Task directions: Extract every line below word for word, leaving the pictures out of your answer.

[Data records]
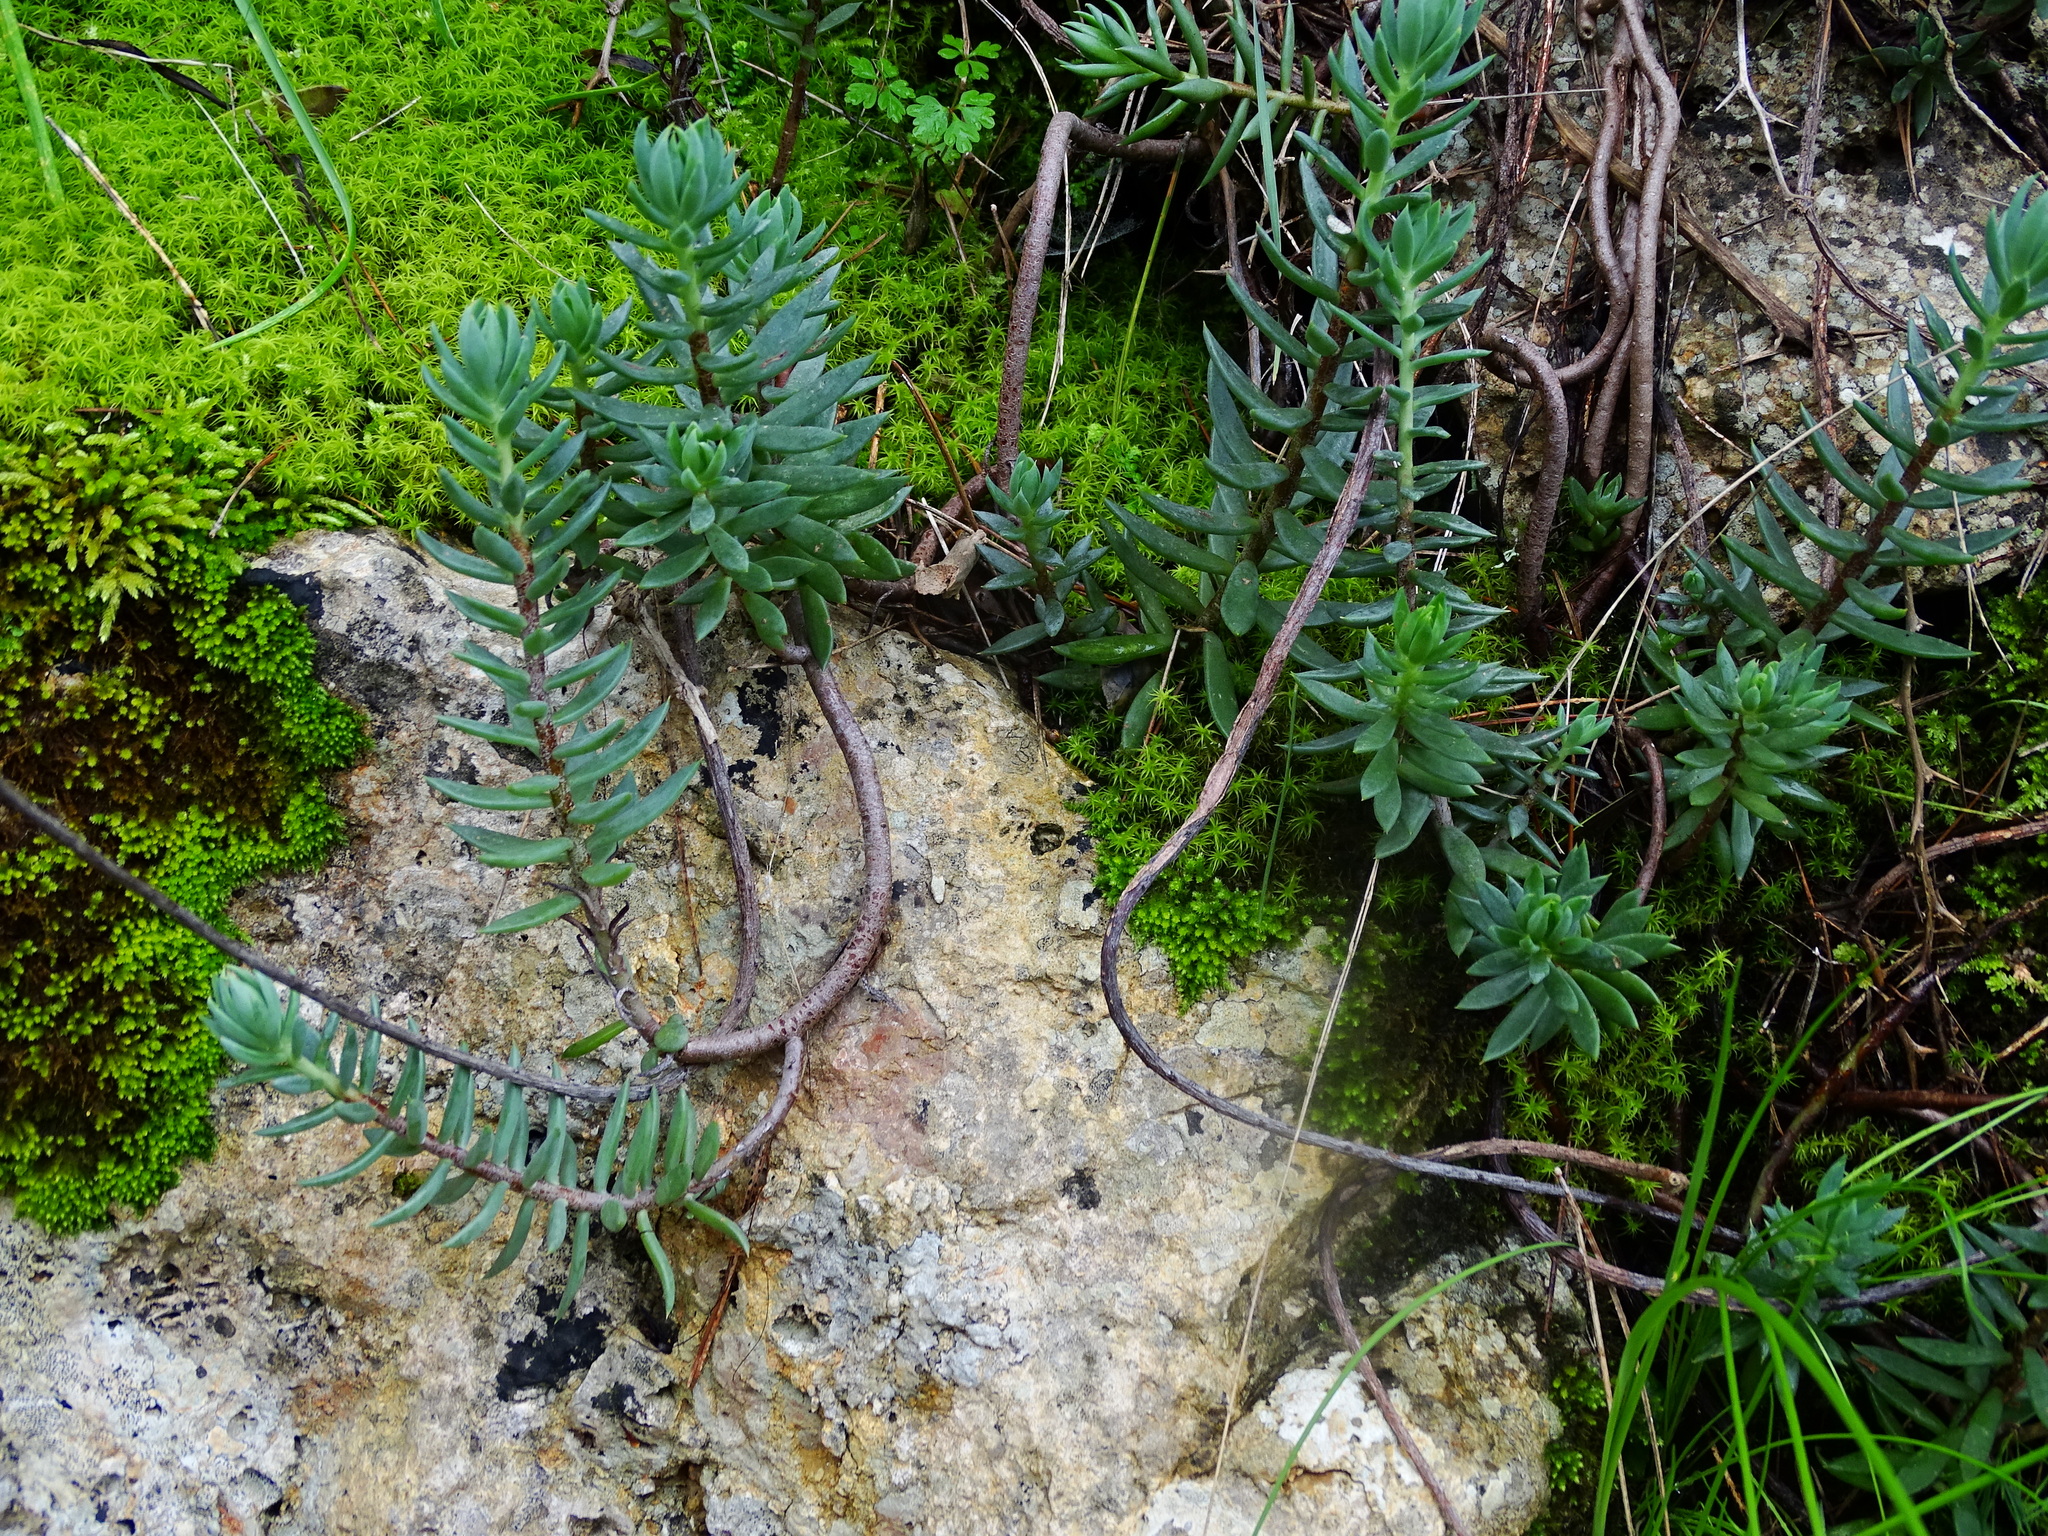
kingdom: Plantae
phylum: Tracheophyta
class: Magnoliopsida
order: Saxifragales
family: Crassulaceae
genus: Petrosedum
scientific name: Petrosedum sediforme
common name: Pale stonecrop
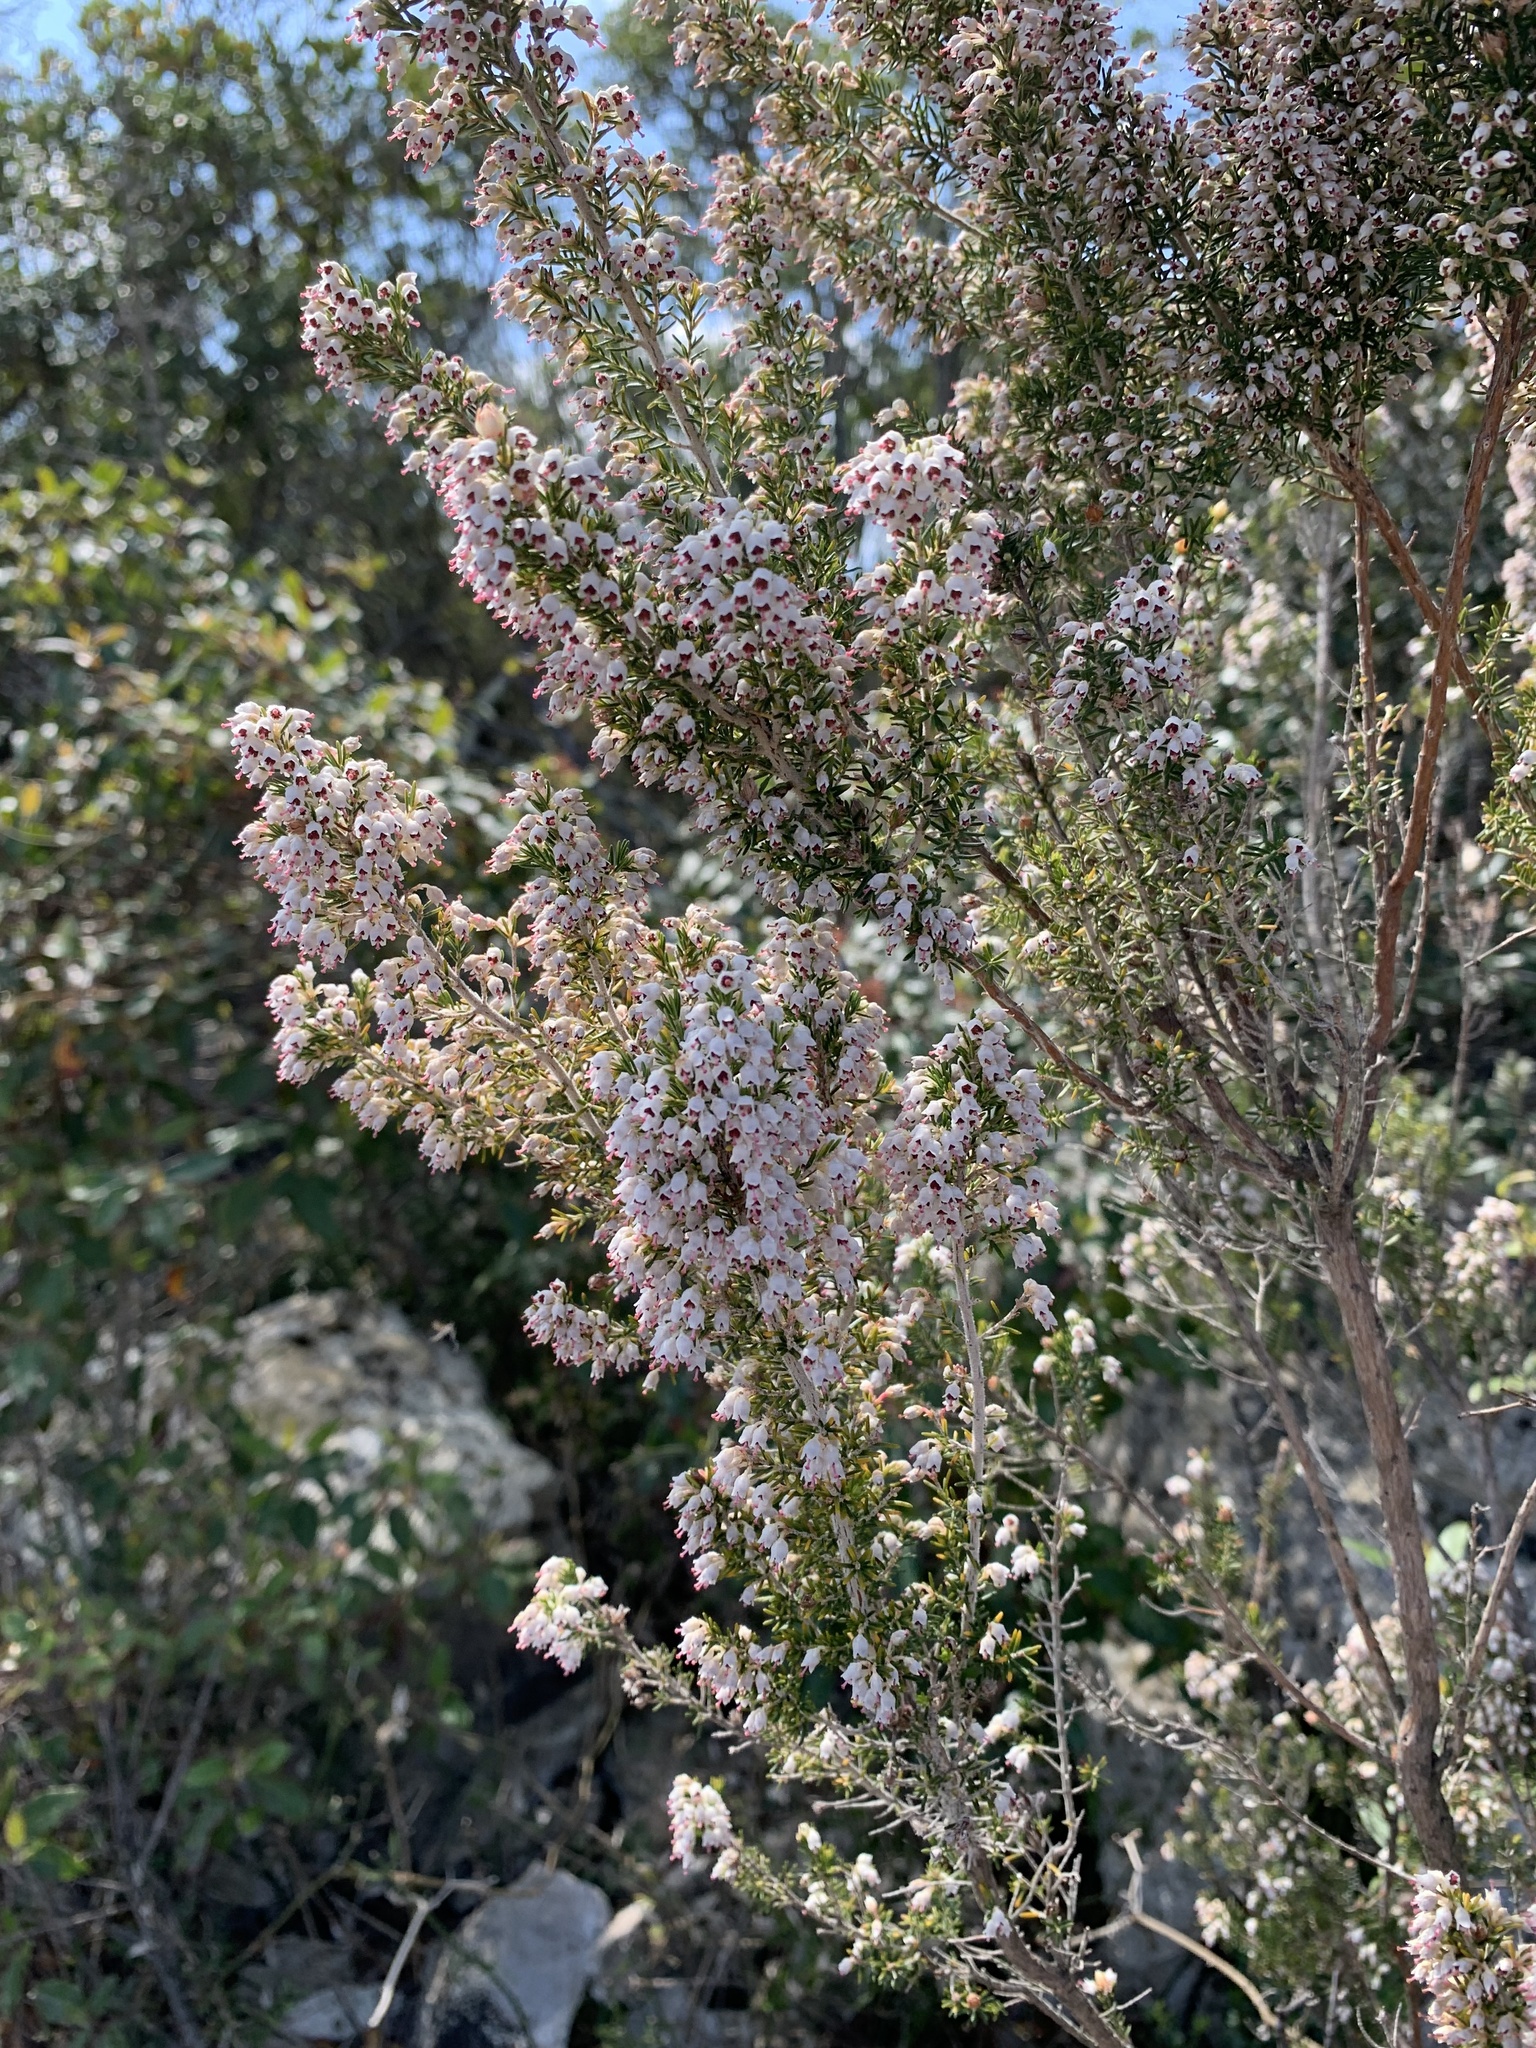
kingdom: Plantae
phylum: Tracheophyta
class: Magnoliopsida
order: Ericales
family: Ericaceae
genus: Erica
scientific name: Erica arborea
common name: Tree heath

Answer to this exercise:
kingdom: Plantae
phylum: Tracheophyta
class: Magnoliopsida
order: Saxifragales
family: Crassulaceae
genus: Petrosedum
scientific name: Petrosedum sediforme
common name: Pale stonecrop
kingdom: Plantae
phylum: Tracheophyta
class: Magnoliopsida
order: Ericales
family: Ericaceae
genus: Erica
scientific name: Erica arborea
common name: Tree heath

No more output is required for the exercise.